An jeder Karte hängt ein 1000 MBit Switch mit 6 bzw. 8 Clients.
Netzwerkarte 1 hat die IP 192.168.100.1
Netzwerkarte 2 hat die IP 192.168.100.2
Netzwerkbrücke hat die IP 192.168.100.3

DHCP läuft.
Die Clients von Switch 2 können sich ohne Probleme anmelden und arbeiten.
Clients von Switch 1 finden den Domaincoltroller nicht.... seit heute! Freitag, Samstag und gestern lief alles ohne Probleme.

Wenn Die Brücke weg ist und die 1. Netzwerkarte im 10er IP-Bereich ist geht es auch (Clients bekommen statische IP). 
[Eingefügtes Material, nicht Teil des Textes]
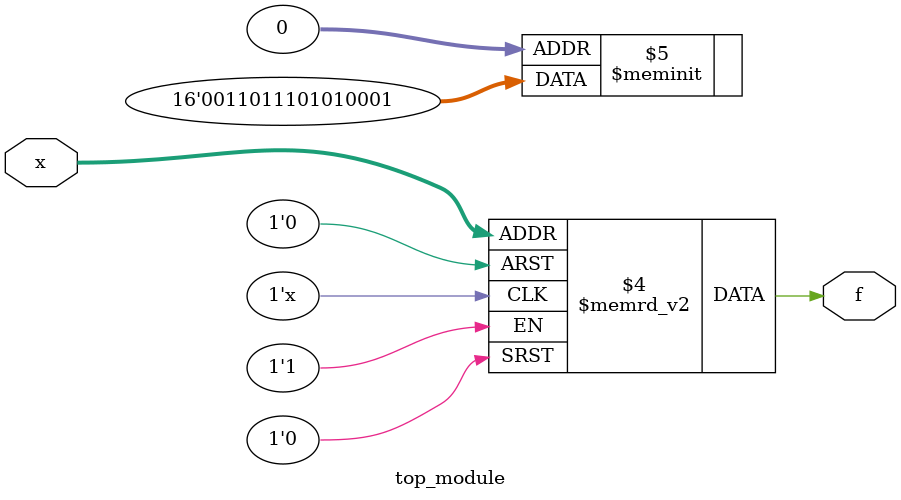
<source format=sv>
module top_module (
    input [4:1] x,
    output logic f
);

always_comb begin
    case ({x[4], x[3], x[2], x[1]})
        4'b0000: f = 1'b1;  // d
        4'b0001: f = 1'b0;
        4'b0010: f = 1'b0;
        4'b0011: f = 1'b0;
        4'b0100: f = 1'b1;  // d
        4'b0101: f = 1'b0;
        4'b0110: f = 1'b1;
        4'b0111: f = 1'b0;
        4'b1000: f = 1'b1;  // d
        4'b1001: f = 1'b1;
        4'b1010: f = 1'b1;
        4'b1011: f = 1'b0;  // d
        4'b1100: f = 1'b1;  // d
        4'b1101: f = 1'b1;
        4'b1110: f = 1'b0;  // d
        4'b1111: f = 1'b0;  // d
    endcase
end

endmodule

</source>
Kennt sich da jemand mit aus?
Kann ich überhaupt zwei Karten in unterschiedlichen Bereichen überbrücken? Wenn ja, wie regel ich das mit dem DHCP und vorallem mit dem Standard Gateway, das im 100er Bereich liegt.

Hoffe jemandem fällt schnell etwas ein, in 1,5 Std. muss ich wieder zum Kunden und der will ne Lösung 

Greetz...
Sinac


----------